***** Source material *****

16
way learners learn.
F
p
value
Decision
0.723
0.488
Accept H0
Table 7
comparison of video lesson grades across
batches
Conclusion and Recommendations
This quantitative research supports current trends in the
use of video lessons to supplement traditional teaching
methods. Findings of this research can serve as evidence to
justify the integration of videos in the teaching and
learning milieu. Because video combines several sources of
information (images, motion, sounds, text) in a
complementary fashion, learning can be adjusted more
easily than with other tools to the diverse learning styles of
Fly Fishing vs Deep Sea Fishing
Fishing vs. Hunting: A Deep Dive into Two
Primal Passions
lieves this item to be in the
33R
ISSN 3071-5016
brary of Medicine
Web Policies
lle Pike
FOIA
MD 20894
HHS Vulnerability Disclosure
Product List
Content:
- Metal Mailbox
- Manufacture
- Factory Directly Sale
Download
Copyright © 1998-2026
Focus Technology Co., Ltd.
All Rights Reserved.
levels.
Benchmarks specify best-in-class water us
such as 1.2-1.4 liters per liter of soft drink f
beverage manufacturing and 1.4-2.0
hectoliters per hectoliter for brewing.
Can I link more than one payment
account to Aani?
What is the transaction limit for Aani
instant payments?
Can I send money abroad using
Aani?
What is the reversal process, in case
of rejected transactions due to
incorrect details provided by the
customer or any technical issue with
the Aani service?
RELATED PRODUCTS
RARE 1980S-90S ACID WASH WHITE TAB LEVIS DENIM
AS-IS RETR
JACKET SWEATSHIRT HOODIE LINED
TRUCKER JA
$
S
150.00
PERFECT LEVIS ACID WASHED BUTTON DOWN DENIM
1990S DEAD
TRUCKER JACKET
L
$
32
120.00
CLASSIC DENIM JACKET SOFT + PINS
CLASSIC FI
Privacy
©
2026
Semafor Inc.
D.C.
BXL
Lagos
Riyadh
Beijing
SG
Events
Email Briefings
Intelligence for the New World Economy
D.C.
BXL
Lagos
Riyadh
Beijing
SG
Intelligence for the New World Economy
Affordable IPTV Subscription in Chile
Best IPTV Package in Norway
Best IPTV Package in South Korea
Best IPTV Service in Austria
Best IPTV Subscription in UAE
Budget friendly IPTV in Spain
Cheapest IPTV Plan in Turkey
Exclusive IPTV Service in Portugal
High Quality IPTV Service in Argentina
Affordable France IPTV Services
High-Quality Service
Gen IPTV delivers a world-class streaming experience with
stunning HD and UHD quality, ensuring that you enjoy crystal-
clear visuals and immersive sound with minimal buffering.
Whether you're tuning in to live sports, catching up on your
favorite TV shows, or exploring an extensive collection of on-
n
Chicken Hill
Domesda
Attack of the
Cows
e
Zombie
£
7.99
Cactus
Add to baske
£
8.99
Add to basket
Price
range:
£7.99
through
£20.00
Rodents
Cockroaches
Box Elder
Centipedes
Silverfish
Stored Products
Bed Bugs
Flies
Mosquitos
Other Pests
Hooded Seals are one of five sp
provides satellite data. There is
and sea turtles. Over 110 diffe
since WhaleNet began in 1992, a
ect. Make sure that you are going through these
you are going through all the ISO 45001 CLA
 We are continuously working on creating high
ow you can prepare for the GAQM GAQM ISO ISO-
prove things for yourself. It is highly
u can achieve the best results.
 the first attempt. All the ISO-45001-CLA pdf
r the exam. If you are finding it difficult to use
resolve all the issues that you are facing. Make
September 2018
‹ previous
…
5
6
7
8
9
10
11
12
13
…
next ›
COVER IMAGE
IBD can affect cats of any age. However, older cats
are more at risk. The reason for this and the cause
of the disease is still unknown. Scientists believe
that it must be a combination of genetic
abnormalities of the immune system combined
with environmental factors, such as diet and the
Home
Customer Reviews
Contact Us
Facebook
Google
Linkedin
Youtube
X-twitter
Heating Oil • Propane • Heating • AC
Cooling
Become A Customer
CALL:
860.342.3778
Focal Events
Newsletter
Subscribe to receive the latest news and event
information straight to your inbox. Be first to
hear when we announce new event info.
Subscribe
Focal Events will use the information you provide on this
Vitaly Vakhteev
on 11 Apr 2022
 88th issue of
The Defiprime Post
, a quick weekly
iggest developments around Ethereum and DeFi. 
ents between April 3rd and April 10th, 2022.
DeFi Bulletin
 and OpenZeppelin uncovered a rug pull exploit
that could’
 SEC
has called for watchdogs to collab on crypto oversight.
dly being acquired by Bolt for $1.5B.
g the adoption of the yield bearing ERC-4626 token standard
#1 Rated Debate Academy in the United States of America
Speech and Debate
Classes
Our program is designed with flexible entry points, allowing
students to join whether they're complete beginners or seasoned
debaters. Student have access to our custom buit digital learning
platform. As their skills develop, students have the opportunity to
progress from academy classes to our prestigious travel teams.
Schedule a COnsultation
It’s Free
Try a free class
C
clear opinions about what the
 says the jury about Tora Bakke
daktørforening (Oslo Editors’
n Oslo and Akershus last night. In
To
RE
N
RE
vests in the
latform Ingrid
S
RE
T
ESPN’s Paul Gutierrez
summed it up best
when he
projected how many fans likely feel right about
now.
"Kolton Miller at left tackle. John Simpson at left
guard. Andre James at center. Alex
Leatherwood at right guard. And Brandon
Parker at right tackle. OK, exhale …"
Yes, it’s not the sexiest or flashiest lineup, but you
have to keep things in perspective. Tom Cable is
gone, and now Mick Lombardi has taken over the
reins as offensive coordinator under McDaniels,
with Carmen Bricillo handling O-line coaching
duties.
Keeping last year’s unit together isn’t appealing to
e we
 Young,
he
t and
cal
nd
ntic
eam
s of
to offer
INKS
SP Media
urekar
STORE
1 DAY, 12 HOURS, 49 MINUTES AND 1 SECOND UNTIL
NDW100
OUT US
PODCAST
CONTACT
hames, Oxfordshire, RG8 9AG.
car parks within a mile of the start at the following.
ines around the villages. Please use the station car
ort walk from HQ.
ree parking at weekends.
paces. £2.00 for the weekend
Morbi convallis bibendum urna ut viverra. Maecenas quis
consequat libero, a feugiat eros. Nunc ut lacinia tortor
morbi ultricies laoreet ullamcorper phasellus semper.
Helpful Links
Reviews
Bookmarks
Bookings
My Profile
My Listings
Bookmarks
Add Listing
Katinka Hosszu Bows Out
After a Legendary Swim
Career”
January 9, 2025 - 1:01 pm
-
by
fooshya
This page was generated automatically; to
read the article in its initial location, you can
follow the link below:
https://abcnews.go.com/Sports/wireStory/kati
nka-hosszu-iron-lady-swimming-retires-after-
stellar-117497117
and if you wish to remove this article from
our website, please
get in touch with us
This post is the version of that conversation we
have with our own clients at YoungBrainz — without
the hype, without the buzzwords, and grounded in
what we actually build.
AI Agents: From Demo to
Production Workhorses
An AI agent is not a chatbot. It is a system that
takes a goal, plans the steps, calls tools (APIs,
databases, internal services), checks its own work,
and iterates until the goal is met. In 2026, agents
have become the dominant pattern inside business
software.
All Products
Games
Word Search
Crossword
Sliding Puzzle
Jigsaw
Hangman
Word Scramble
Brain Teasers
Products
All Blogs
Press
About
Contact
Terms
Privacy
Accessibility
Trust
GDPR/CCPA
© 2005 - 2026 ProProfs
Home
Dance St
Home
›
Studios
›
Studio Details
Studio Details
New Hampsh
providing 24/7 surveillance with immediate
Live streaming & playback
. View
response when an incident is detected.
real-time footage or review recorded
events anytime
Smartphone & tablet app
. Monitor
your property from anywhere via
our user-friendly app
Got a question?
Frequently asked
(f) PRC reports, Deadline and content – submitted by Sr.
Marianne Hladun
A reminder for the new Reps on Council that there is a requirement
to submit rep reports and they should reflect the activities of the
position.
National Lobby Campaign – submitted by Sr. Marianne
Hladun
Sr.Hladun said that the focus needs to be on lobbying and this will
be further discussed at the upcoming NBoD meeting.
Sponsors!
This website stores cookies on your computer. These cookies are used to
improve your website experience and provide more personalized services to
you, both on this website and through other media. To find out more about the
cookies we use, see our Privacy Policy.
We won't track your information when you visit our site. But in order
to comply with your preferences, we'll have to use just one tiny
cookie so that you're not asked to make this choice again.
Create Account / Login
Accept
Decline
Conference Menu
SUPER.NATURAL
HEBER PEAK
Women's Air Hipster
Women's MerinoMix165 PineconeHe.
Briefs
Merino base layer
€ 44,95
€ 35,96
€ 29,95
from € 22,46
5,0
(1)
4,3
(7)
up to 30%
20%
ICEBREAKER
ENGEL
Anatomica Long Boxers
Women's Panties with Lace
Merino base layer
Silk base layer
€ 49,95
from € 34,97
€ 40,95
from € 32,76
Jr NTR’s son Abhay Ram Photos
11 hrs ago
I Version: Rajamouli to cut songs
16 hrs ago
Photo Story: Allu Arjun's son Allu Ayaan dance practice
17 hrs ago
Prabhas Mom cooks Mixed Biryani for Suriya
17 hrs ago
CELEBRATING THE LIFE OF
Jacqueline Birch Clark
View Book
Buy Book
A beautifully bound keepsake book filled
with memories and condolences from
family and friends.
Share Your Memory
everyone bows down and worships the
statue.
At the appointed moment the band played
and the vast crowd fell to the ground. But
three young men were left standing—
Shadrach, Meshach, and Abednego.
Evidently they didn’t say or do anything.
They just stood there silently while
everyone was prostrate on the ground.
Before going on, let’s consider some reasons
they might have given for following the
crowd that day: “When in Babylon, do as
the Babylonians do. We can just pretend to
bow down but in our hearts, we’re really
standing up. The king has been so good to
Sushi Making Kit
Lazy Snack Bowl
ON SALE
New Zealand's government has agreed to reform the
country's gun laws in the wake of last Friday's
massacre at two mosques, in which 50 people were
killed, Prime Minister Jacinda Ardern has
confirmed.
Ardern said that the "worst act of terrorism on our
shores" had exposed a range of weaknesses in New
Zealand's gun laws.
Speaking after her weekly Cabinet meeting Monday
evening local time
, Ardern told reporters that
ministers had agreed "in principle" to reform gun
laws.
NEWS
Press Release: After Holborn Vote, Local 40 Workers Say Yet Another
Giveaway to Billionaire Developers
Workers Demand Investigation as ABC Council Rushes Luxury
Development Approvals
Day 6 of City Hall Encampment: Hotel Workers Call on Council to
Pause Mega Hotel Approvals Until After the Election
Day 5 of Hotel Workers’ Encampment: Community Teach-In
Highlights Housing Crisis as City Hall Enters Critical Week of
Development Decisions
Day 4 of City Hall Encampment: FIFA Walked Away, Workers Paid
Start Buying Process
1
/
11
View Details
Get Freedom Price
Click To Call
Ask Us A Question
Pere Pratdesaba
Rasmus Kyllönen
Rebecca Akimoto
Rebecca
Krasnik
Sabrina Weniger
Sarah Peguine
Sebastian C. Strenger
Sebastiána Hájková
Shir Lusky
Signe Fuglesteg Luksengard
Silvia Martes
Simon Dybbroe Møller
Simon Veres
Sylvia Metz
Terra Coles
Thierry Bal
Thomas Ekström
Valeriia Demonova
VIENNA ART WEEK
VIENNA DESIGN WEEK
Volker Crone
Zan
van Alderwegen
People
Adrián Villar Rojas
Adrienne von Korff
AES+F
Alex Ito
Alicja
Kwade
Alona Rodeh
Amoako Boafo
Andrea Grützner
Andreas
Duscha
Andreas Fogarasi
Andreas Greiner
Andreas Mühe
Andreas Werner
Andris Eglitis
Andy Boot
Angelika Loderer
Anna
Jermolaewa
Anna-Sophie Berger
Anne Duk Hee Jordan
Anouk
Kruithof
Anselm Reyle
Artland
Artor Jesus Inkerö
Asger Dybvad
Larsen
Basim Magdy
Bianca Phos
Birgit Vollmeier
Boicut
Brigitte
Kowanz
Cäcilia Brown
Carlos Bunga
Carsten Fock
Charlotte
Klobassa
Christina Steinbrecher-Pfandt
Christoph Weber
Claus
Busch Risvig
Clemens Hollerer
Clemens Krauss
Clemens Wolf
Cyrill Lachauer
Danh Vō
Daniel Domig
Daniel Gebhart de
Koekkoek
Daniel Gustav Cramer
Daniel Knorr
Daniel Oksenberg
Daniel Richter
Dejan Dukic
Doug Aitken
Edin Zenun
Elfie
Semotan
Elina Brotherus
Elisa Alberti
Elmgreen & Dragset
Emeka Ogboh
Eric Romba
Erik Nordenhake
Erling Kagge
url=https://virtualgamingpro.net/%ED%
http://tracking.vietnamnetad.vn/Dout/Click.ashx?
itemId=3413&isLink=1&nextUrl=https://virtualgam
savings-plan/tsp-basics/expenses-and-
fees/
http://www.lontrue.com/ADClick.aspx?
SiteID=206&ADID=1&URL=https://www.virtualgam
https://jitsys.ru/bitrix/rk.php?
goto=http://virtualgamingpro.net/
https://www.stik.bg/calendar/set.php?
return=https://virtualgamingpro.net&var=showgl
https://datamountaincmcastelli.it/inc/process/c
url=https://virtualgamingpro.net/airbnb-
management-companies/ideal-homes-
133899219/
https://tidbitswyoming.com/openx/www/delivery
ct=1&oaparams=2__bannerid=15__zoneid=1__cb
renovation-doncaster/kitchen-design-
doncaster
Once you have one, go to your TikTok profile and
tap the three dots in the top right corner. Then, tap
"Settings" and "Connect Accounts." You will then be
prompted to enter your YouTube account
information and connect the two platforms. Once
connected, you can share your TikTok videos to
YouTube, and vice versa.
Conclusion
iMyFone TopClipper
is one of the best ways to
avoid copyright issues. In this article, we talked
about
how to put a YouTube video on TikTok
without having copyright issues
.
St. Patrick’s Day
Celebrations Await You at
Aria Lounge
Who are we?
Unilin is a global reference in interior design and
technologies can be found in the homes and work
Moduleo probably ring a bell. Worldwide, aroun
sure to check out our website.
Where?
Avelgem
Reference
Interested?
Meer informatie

*****

Reproduce the data starting at the beginning and ending at the line that contains "brary of Medicine", swapping every "learning" for "studying" and leaving everything else unchanged.

16
way learners learn.
F
p
value
Decision
0.723
0.488
Accept H0
Table 7
comparison of video lesson grades across
batches
Conclusion and Recommendations
This quantitative research supports current trends in the
use of video lessons to supplement traditional teaching
methods. Findings of this research can serve as evidence to
justify the integration of videos in the teaching and
studying milieu. Because video combines several sources of
information (images, motion, sounds, text) in a
complementary fashion, studying can be adjusted more
easily than with other tools to the diverse studying styles of
Fly Fishing vs Deep Sea Fishing
Fishing vs. Hunting: A Deep Dive into Two
Primal Passions
lieves this item to be in the
33R
ISSN 3071-5016
brary of Medicine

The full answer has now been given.